West accused of stagnation in face of evolving conflict
Roadside bombs have proved to be an effective weapon
Mackay also accused senior military officers of being "institutionally incapable of keeping pace with rapid change and the associated willingness to adapt - and quickly - at the same time."
Western efforts in dealing with the counter-insurgency, he said, had a sense of "making it up as we go along" and that there was a serious lack of clear direction from senior officers. He also suggested that military planners had been educated by a system designed for a previous age and could not adapt to current and future challenges.
Giles Merritt, the director of the Security & Defence Agenda think-tank in Brussels, agrees that Western forces are suffering from a lack of clear direction.
"We are losing but we're not losing for military reasons not for strategic reasons," Merritt told Deutsche Welle. "We don't have a clear plan, we don't know how to assess if we're winning or losing except in terms of body count, and we don't have a big picture. You hold a bit of ground here, we reduce the level of instability there but we're not really working towards a clearly defined goal."
Merritt does not believe, however, that military planners are incapable of adapting to the conflict in Afghanistan - mainly becaue the tactics and the approach of the Taliban has changed little since coalition forces invaded in 2001.
"The Taliban haven't actually changed since the 1930's," Merritt said. "They're incredibly patient. They wait to see what the weaknesses are, what the chinks in the armor are and then they exploit them. I don't think there has been an enormous change in the Taliban's tactics at all and the West have certainly not been surprised by them. So they fight a war of attrition with roadside bombs and ambushes.
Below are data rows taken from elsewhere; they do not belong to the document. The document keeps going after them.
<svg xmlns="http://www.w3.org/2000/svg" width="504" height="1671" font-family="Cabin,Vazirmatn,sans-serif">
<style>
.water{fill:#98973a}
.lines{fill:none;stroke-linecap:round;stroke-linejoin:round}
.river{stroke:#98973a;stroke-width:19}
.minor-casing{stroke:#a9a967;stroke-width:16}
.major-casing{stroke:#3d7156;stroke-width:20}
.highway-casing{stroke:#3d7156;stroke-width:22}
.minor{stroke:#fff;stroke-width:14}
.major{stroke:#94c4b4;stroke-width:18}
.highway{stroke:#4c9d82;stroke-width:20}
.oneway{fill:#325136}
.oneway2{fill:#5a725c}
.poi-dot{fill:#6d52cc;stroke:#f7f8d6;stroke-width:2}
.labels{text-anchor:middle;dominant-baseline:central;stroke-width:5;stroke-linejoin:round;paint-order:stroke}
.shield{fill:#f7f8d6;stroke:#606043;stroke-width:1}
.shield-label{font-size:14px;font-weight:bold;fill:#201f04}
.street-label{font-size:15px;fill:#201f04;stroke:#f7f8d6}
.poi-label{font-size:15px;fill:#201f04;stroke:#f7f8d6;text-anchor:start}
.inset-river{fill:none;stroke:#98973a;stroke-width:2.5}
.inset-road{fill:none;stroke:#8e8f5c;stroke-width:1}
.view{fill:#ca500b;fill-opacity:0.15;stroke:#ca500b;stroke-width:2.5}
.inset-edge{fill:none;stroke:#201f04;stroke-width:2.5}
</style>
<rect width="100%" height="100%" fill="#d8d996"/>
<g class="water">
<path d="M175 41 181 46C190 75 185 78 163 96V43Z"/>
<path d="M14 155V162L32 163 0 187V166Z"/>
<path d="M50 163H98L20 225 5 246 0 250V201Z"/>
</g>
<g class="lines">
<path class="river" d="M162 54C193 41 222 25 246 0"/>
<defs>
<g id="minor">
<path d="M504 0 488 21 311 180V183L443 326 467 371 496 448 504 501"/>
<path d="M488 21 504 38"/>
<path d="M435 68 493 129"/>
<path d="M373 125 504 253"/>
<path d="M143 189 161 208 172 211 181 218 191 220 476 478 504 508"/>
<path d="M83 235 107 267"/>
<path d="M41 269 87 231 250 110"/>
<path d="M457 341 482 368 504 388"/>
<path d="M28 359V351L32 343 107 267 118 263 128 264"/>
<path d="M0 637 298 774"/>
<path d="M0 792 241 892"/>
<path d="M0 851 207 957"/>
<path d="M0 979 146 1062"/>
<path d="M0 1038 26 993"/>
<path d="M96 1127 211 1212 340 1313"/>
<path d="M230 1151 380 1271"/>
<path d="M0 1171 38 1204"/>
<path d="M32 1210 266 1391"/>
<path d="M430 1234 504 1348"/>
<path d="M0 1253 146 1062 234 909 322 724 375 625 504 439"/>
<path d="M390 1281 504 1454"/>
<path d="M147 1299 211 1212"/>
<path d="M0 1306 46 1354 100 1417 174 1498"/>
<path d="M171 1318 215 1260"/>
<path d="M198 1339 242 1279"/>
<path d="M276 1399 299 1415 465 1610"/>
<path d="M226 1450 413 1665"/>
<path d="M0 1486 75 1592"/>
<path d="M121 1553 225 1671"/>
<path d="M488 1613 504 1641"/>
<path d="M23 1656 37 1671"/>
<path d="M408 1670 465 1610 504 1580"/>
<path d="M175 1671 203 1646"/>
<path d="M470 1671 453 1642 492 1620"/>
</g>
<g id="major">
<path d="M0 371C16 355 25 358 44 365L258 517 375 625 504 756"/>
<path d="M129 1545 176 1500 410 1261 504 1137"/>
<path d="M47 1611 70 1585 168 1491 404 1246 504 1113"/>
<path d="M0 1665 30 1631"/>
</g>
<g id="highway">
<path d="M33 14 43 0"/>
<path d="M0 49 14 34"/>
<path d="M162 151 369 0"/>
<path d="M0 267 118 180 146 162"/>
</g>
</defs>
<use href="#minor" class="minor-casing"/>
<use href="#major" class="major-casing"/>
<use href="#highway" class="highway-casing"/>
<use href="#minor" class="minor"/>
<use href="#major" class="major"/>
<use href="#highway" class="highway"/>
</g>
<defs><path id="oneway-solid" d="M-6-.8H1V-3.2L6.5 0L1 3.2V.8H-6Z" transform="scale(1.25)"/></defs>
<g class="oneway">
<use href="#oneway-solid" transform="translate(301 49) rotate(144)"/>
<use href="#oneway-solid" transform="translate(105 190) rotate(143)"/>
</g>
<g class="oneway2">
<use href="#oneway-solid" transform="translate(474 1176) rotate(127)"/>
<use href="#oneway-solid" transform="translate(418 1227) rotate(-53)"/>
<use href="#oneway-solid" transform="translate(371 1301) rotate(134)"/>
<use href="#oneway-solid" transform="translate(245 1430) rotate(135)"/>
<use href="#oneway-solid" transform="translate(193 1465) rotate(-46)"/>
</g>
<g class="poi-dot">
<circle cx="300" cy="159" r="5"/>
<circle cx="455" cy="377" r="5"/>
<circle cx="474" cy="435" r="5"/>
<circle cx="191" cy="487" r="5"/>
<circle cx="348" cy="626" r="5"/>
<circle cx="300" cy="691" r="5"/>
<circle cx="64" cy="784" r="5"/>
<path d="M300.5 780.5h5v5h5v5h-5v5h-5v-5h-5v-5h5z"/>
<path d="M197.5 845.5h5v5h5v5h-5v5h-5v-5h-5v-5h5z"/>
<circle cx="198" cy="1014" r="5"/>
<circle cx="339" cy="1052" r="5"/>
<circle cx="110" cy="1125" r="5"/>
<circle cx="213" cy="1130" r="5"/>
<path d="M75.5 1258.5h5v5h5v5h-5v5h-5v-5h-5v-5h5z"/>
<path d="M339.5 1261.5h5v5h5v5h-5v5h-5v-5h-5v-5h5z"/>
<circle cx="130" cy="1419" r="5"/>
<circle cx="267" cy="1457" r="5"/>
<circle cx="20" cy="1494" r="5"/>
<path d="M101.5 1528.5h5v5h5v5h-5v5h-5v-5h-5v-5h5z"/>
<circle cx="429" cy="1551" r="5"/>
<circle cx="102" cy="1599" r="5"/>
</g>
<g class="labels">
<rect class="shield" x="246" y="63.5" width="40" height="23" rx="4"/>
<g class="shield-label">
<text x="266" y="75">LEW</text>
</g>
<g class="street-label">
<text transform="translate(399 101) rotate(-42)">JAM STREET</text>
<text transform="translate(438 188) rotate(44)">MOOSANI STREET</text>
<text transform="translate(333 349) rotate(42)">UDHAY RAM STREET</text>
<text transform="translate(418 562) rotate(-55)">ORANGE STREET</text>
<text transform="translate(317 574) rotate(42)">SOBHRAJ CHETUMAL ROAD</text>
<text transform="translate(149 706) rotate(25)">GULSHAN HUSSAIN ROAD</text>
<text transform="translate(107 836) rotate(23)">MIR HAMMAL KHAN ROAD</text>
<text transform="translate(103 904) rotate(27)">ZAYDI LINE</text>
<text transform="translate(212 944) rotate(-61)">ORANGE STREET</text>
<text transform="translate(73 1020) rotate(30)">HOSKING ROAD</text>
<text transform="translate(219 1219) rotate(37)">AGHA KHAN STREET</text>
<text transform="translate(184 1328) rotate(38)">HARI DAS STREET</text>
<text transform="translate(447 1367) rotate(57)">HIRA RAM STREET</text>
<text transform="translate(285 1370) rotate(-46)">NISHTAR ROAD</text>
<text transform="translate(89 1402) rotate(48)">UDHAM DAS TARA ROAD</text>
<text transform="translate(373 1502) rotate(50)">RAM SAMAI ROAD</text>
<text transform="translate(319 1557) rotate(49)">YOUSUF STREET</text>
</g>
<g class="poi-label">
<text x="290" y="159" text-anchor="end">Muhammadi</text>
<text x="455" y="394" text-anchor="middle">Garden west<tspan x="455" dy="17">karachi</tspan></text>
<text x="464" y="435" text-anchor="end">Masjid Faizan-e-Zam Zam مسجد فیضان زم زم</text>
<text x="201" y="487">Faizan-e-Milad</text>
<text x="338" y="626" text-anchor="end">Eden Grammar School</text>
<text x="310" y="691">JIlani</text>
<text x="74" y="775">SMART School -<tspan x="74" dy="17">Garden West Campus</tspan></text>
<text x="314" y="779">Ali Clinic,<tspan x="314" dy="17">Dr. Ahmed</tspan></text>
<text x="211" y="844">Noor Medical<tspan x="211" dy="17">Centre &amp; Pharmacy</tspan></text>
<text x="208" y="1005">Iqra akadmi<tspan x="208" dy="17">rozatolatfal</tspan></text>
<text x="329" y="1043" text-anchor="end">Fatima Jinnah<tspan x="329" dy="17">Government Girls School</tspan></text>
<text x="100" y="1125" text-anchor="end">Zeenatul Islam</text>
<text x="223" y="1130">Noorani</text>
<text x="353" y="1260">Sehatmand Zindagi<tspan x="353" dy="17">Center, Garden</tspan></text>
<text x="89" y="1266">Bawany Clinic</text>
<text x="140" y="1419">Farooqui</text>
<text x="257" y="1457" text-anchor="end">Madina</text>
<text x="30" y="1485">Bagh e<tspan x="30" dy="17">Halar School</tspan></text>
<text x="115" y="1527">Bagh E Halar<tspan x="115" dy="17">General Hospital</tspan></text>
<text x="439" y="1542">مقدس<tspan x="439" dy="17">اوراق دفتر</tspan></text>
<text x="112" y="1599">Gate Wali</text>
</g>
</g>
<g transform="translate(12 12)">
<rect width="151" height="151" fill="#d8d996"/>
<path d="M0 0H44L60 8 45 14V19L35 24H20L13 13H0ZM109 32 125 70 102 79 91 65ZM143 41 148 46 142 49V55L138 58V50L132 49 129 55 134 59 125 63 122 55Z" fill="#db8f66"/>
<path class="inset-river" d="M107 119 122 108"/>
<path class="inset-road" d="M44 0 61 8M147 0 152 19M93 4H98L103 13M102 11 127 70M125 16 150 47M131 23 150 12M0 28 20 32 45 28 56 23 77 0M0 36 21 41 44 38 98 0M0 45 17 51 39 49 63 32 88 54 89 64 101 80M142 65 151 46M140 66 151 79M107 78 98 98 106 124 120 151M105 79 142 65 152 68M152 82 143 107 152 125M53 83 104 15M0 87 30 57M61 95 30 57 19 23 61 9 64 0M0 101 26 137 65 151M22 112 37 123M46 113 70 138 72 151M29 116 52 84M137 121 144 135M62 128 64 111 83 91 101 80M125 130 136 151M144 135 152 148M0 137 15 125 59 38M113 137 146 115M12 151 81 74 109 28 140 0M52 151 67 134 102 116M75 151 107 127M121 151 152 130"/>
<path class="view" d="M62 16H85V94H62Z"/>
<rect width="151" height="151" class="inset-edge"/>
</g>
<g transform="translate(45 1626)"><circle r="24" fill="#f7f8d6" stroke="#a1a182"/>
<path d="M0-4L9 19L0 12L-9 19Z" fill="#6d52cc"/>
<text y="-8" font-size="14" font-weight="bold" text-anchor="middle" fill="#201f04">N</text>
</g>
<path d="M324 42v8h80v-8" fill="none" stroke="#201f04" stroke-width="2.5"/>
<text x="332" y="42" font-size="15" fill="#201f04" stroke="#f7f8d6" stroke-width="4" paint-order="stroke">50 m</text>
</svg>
This was to be expected."
Time to talk to the Taliban?
The US would be suspicious of any Taliban settlement offer
The growing concern over the Western approach in Afghanistan and the alleged failure by allied forces to get a grip on the methods employed by the Taliban in its counter-insurgency has given rise to cautious suggestions that direct negotiations may be the only way to end the war.
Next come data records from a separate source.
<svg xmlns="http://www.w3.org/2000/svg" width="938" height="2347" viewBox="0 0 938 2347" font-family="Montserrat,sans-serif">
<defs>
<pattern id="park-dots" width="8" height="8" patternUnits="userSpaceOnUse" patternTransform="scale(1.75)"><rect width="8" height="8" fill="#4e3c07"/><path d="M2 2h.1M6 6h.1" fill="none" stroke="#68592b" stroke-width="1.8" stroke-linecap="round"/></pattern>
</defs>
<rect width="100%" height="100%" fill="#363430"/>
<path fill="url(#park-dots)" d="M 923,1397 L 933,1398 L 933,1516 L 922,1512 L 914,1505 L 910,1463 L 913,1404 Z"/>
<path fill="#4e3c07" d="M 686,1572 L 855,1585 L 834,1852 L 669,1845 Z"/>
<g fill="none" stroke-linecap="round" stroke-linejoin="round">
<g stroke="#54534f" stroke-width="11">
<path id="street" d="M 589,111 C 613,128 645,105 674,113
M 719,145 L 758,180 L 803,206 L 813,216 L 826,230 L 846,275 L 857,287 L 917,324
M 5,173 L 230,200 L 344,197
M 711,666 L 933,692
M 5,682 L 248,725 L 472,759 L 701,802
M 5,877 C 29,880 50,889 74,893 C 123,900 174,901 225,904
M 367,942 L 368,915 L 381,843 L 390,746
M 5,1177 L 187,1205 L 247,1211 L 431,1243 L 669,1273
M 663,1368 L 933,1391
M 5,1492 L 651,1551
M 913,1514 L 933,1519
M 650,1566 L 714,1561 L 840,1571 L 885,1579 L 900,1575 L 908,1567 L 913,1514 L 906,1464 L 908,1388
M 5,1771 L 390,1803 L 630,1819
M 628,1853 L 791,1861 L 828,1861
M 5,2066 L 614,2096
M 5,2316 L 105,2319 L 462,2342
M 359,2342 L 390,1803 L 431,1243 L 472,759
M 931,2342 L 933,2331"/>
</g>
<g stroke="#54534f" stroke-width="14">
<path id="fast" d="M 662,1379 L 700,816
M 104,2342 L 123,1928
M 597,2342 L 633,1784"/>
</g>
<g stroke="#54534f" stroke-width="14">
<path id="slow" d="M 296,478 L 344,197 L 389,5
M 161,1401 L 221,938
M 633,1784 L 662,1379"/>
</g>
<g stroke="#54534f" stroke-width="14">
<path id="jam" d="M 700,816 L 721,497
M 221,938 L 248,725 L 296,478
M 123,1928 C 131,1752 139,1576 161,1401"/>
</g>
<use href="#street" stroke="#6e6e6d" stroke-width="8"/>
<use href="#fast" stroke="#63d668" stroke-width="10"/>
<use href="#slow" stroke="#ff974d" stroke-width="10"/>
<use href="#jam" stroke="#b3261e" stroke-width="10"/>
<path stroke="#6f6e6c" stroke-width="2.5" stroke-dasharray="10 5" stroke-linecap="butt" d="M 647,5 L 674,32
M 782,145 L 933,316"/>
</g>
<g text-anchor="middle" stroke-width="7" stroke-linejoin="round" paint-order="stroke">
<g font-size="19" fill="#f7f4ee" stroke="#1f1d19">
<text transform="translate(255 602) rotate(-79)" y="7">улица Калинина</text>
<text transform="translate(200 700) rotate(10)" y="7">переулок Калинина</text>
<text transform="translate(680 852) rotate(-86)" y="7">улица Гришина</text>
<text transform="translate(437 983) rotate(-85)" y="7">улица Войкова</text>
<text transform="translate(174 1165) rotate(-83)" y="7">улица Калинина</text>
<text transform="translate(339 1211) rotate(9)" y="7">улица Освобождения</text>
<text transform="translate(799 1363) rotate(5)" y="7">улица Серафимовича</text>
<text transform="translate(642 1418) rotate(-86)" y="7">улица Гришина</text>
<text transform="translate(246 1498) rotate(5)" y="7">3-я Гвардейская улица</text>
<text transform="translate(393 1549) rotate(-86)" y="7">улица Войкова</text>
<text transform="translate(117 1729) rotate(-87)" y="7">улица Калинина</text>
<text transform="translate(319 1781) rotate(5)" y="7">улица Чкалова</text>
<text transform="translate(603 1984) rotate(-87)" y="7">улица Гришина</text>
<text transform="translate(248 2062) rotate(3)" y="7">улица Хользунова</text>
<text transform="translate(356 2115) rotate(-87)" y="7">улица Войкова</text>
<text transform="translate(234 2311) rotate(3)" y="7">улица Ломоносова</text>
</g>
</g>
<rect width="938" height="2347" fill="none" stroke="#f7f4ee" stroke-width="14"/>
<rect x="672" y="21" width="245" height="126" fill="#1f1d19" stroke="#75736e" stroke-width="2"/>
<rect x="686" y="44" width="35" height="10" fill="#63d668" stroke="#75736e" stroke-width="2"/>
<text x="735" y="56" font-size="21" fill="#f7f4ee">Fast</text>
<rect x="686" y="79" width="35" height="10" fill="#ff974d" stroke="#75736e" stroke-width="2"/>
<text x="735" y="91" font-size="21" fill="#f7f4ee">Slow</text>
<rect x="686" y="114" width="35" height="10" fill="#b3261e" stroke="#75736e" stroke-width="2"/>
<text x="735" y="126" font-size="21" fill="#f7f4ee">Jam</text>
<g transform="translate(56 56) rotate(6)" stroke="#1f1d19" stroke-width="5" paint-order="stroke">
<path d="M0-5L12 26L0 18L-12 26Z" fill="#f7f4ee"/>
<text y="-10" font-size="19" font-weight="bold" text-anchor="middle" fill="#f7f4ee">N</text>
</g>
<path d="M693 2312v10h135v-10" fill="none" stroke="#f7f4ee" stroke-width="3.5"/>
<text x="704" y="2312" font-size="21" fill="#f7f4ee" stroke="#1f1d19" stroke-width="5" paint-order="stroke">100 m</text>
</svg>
Government sources in the US refused to confirm or deny whether Washington would deal with the Taliban but Defense Secretary Robert Gates was quoted as saying that he believed the Taliban would only contemplate an agreement if they had first been forced into believing they would lose the war.
"The Taliban leadership is currently disinclined to negotiate because it believes the West hasn't the will to stay on in Afghanistan," Samina Ahmed said. "Until the Taliban are willing to negotiate, there is no question of defining terms or demands. However, should such an opportunity arise, then the minimum demands should include acceptance of the Afghan constitution and a willingness to give up arms."